▸ **Task to carry out**: Revise the text of the items below by replacing every occurrence of "Share" with "Forward" and keeping all other text unchanged. Leave out the pictures.

[Data items]
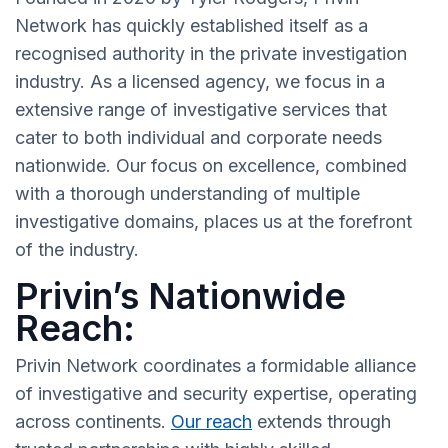
Network has quickly established itself as a
recognised authority in the private investigation
industry. As a licensed agency, we focus in a
extensive range of investigative services that
cater to both individual and corporate needs
nationwide. Our focus on excellence, combined
with a thorough understanding of multiple
investigative domains, places us at the forefront
of the industry.
Privin’s Nationwide
Reach:
Privin Network coordinates a formidable alliance
of investigative and security expertise, operating
across continents.
Our reach
extends through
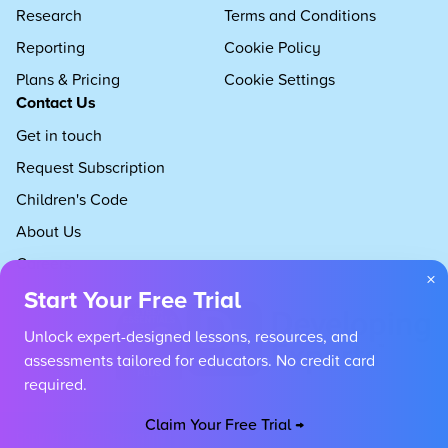
Research
Terms and Conditions
Reporting
Cookie Policy
Plans & Pricing
Cookie Settings
Contact Us
Get in touch
Request Subscription
Children's Code
About Us
Careers
×
Start Your Free Trial
Unlock expert-designed lessons, resources, and
assessments tailored for educators. No credit card
required.
Claim Your Free Trial →
Copyright 2026 Developing Experts, All rights reserved.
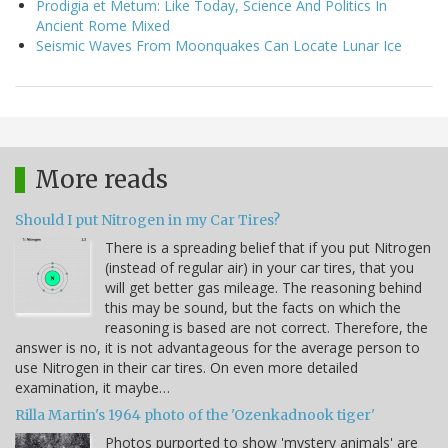
Prodigia et Metum: Like Today, Science And Politics In
Ancient Rome Mixed
Seismic Waves From Moonquakes Can Locate Lunar Ice
More reads
Should I put Nitrogen in my Car Tires?
There is a spreading belief that if you put Nitrogen
(instead of regular air) in your car tires, that you
will get better gas mileage. The reasoning behind
this may be sound, but the facts on which the
reasoning is based are not correct. Therefore, the
answer is no, it is not advantageous for the average person to
use Nitrogen in their car tires. On even more detailed
examination, it maybe…
Rilla Martin's 1964 photo of the 'Ozenkadnook tiger'
Photos purported to show 'mystery animals' are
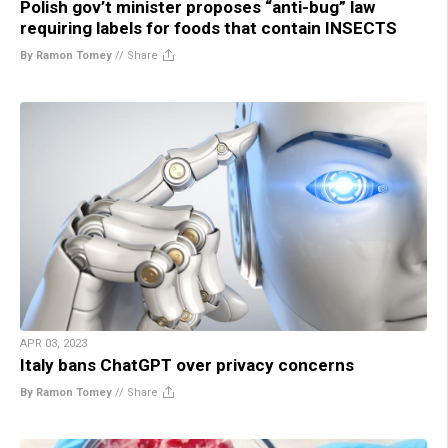
Polish gov’t minister proposes “anti-bug” law
requiring labels for foods that contain INSECTS
By Ramon Tomey
//
Share
APR 03, 2023
Italy bans ChatGPT over privacy concerns
By Ramon Tomey
//
Share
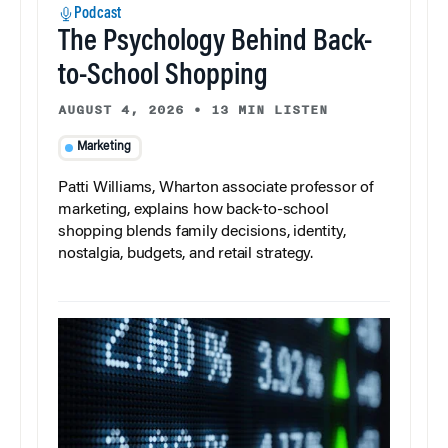
Podcast
The Psychology Behind Back-
to-School Shopping
AUGUST 4, 2026
•
13 MIN LISTEN
Marketing
Patti Williams, Wharton associate professor of
marketing, explains how back-to-school
shopping blends family decisions, identity,
nostalgia, budgets, and retail strategy.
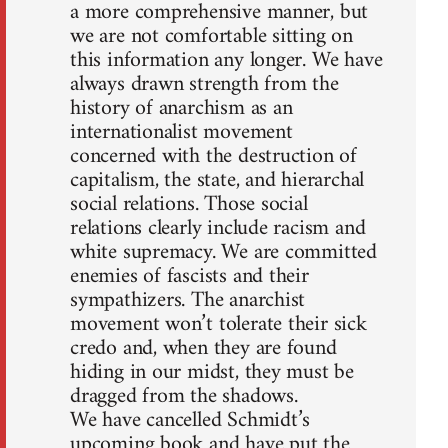
a more comprehensive manner, but
we are not comfortable sitting on
this information any longer. We have
always drawn strength from the
history of anarchism as an
internationalist movement
concerned with the destruction of
capitalism, the state, and hierarchal
social relations. Those social
relations clearly include racism and
white supremacy. We are committed
enemies of fascists and their
sympathizers. The anarchist
movement won’t tolerate their sick
credo and, when they are found
hiding in our midst, they must be
dragged from the shadows.
We have cancelled Schmidt’s
upcoming book and have put the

▸ **Result of the task**:
Network has quickly established itself as a
recognised authority in the private investigation
industry. As a licensed agency, we focus in a
extensive range of investigative services that
cater to both individual and corporate needs
nationwide. Our focus on excellence, combined
with a thorough understanding of multiple
investigative domains, places us at the forefront
of the industry.
Privin’s Nationwide
Reach:
Privin Network coordinates a formidable alliance
of investigative and security expertise, operating
across continents.
Our reach
extends through
Research
Terms and Conditions
Reporting
Cookie Policy
Plans & Pricing
Cookie Settings
Contact Us
Get in touch
Request Subscription
Children's Code
About Us
Careers
×
Start Your Free Trial
Unlock expert-designed lessons, resources, and
assessments tailored for educators. No credit card
required.
Claim Your Free Trial →
Copyright 2026 Developing Experts, All rights reserved.
Prodigia et Metum: Like Today, Science And Politics In
Ancient Rome Mixed
Seismic Waves From Moonquakes Can Locate Lunar Ice
More reads
Should I put Nitrogen in my Car Tires?
There is a spreading belief that if you put Nitrogen
(instead of regular air) in your car tires, that you
will get better gas mileage. The reasoning behind
this may be sound, but the facts on which the
reasoning is based are not correct. Therefore, the
answer is no, it is not advantageous for the average person to
use Nitrogen in their car tires. On even more detailed
examination, it maybe…
Rilla Martin's 1964 photo of the 'Ozenkadnook tiger'
Photos purported to show 'mystery animals' are
Polish gov’t minister proposes “anti-bug” law
requiring labels for foods that contain INSECTS
By Ramon Tomey
//
Forward
APR 03, 2023
Italy bans ChatGPT over privacy concerns
By Ramon Tomey
//
Forward
Podcast
The Psychology Behind Back-
to-School Shopping
AUGUST 4, 2026
•
13 MIN LISTEN
Marketing
Patti Williams, Wharton associate professor of
marketing, explains how back-to-school
shopping blends family decisions, identity,
nostalgia, budgets, and retail strategy.
a more comprehensive manner, but
we are not comfortable sitting on
this information any longer. We have
always drawn strength from the
history of anarchism as an
internationalist movement
concerned with the destruction of
capitalism, the state, and hierarchal
social relations. Those social
relations clearly include racism and
white supremacy. We are committed
enemies of fascists and their
sympathizers. The anarchist
movement won’t tolerate their sick
credo and, when they are found
hiding in our midst, they must be
dragged from the shadows.
We have cancelled Schmidt’s
upcoming book and have put the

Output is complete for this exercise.